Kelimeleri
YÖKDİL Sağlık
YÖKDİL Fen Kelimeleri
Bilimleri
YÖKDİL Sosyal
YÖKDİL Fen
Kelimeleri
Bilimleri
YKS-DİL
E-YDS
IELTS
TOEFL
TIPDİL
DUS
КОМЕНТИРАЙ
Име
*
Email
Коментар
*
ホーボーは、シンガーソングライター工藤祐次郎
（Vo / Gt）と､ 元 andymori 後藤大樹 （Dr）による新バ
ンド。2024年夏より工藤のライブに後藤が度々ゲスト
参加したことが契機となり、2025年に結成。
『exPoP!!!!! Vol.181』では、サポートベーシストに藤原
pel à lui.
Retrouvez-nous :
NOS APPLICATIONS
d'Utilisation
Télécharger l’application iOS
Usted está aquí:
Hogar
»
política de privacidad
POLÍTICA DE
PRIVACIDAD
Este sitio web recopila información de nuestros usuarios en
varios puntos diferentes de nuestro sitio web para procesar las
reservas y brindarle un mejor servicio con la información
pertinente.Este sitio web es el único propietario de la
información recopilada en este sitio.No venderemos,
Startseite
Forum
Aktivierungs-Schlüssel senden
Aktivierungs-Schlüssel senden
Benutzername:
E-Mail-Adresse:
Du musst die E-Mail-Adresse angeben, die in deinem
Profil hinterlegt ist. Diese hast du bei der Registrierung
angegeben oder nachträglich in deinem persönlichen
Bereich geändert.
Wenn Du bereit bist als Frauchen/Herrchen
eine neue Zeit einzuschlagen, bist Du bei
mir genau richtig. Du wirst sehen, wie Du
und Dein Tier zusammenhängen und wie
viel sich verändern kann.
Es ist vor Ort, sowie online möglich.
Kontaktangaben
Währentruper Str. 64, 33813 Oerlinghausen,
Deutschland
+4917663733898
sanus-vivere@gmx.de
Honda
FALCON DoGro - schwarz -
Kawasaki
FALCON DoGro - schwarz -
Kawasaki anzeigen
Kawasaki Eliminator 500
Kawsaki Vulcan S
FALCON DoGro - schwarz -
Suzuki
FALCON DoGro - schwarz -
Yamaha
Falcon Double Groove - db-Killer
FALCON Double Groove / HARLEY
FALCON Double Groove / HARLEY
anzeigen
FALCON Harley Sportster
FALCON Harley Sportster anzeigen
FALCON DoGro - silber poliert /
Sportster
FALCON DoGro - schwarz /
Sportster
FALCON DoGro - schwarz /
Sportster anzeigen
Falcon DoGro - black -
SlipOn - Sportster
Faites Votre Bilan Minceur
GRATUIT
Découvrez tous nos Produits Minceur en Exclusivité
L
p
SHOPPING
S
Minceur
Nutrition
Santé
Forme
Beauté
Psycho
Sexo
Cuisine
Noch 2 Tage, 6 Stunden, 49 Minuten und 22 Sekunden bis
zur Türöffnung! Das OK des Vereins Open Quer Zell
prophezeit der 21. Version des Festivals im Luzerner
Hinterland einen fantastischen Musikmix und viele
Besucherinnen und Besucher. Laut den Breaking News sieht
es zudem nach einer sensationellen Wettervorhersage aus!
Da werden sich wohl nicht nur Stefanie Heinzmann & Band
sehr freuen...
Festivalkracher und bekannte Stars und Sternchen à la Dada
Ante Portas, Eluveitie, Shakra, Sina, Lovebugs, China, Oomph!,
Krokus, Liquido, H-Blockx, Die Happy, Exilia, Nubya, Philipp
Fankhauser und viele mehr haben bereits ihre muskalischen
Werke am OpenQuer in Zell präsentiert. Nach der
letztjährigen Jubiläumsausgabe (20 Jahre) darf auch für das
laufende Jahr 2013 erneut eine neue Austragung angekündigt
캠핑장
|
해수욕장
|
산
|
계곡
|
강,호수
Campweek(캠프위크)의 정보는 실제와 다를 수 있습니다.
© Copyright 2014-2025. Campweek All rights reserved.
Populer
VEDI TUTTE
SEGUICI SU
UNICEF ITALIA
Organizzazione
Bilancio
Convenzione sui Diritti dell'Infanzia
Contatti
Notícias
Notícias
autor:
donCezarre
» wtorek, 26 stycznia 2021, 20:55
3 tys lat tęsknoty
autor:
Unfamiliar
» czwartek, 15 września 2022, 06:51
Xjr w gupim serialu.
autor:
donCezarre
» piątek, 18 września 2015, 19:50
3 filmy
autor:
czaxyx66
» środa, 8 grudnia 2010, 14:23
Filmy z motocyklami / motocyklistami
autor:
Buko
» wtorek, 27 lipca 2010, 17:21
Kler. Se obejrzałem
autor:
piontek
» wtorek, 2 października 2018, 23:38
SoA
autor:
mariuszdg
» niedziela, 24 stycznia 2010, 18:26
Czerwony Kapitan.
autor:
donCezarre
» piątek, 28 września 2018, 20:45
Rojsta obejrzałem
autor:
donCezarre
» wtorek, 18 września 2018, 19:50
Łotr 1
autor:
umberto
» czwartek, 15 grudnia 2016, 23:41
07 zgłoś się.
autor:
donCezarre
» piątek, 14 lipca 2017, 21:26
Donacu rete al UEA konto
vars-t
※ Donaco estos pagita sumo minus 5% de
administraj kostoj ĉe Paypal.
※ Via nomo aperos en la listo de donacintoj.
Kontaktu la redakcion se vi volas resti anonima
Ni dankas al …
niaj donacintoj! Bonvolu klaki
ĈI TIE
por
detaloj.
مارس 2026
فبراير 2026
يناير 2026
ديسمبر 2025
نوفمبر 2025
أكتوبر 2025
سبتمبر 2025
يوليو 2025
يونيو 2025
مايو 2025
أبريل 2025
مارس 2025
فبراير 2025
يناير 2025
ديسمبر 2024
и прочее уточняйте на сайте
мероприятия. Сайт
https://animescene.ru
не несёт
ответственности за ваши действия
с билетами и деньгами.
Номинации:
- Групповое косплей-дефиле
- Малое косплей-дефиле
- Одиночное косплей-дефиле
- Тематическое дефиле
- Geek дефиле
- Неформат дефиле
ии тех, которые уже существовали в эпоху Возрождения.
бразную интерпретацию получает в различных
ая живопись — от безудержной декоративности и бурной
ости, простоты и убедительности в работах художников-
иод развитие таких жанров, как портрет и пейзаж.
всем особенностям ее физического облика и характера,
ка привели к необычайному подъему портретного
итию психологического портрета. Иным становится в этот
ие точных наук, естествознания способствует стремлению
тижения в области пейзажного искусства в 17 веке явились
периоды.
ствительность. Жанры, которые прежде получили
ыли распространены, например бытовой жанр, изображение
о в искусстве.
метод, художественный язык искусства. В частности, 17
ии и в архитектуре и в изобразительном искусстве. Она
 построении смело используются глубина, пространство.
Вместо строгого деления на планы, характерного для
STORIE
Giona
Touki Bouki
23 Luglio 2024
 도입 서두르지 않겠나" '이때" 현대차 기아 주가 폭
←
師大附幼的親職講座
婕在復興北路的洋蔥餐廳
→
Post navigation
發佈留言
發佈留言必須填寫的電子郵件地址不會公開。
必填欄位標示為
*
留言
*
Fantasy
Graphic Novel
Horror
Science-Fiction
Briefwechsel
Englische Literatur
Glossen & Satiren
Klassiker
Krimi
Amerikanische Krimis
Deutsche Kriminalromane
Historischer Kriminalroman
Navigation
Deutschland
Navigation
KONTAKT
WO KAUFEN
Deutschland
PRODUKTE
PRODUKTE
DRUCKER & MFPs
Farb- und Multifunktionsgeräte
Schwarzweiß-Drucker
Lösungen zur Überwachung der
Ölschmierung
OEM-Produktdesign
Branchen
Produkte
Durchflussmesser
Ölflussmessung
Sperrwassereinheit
# # # # # # #
● **WORK ITEM**: With the first line of the records as the start and the line holding "Hinterland einen fantastischen" as the end, please copy exactly those lines and no others.

● **SOLUTION**:
Kelimeleri
YÖKDİL Sağlık
YÖKDİL Fen Kelimeleri
Bilimleri
YÖKDİL Sosyal
YÖKDİL Fen
Kelimeleri
Bilimleri
YKS-DİL
E-YDS
IELTS
TOEFL
TIPDİL
DUS
КОМЕНТИРАЙ
Име
*
Email
Коментар
*
ホーボーは、シンガーソングライター工藤祐次郎
（Vo / Gt）と､ 元 andymori 後藤大樹 （Dr）による新バ
ンド。2024年夏より工藤のライブに後藤が度々ゲスト
参加したことが契機となり、2025年に結成。
『exPoP!!!!! Vol.181』では、サポートベーシストに藤原
pel à lui.
Retrouvez-nous :
NOS APPLICATIONS
d'Utilisation
Télécharger l’application iOS
Usted está aquí:
Hogar
»
política de privacidad
POLÍTICA DE
PRIVACIDAD
Este sitio web recopila información de nuestros usuarios en
varios puntos diferentes de nuestro sitio web para procesar las
reservas y brindarle un mejor servicio con la información
pertinente.Este sitio web es el único propietario de la
información recopilada en este sitio.No venderemos,
Startseite
Forum
Aktivierungs-Schlüssel senden
Aktivierungs-Schlüssel senden
Benutzername:
E-Mail-Adresse:
Du musst die E-Mail-Adresse angeben, die in deinem
Profil hinterlegt ist. Diese hast du bei der Registrierung
angegeben oder nachträglich in deinem persönlichen
Bereich geändert.
Wenn Du bereit bist als Frauchen/Herrchen
eine neue Zeit einzuschlagen, bist Du bei
mir genau richtig. Du wirst sehen, wie Du
und Dein Tier zusammenhängen und wie
viel sich verändern kann.
Es ist vor Ort, sowie online möglich.
Kontaktangaben
Währentruper Str. 64, 33813 Oerlinghausen,
Deutschland
+4917663733898
sanus-vivere@gmx.de
Honda
FALCON DoGro - schwarz -
Kawasaki
FALCON DoGro - schwarz -
Kawasaki anzeigen
Kawasaki Eliminator 500
Kawsaki Vulcan S
FALCON DoGro - schwarz -
Suzuki
FALCON DoGro - schwarz -
Yamaha
Falcon Double Groove - db-Killer
FALCON Double Groove / HARLEY
FALCON Double Groove / HARLEY
anzeigen
FALCON Harley Sportster
FALCON Harley Sportster anzeigen
FALCON DoGro - silber poliert /
Sportster
FALCON DoGro - schwarz /
Sportster
FALCON DoGro - schwarz /
Sportster anzeigen
Falcon DoGro - black -
SlipOn - Sportster
Faites Votre Bilan Minceur
GRATUIT
Découvrez tous nos Produits Minceur en Exclusivité
L
p
SHOPPING
S
Minceur
Nutrition
Santé
Forme
Beauté
Psycho
Sexo
Cuisine
Noch 2 Tage, 6 Stunden, 49 Minuten und 22 Sekunden bis
zur Türöffnung! Das OK des Vereins Open Quer Zell
prophezeit der 21. Version des Festivals im Luzerner
Hinterland einen fantastischen Musikmix und viele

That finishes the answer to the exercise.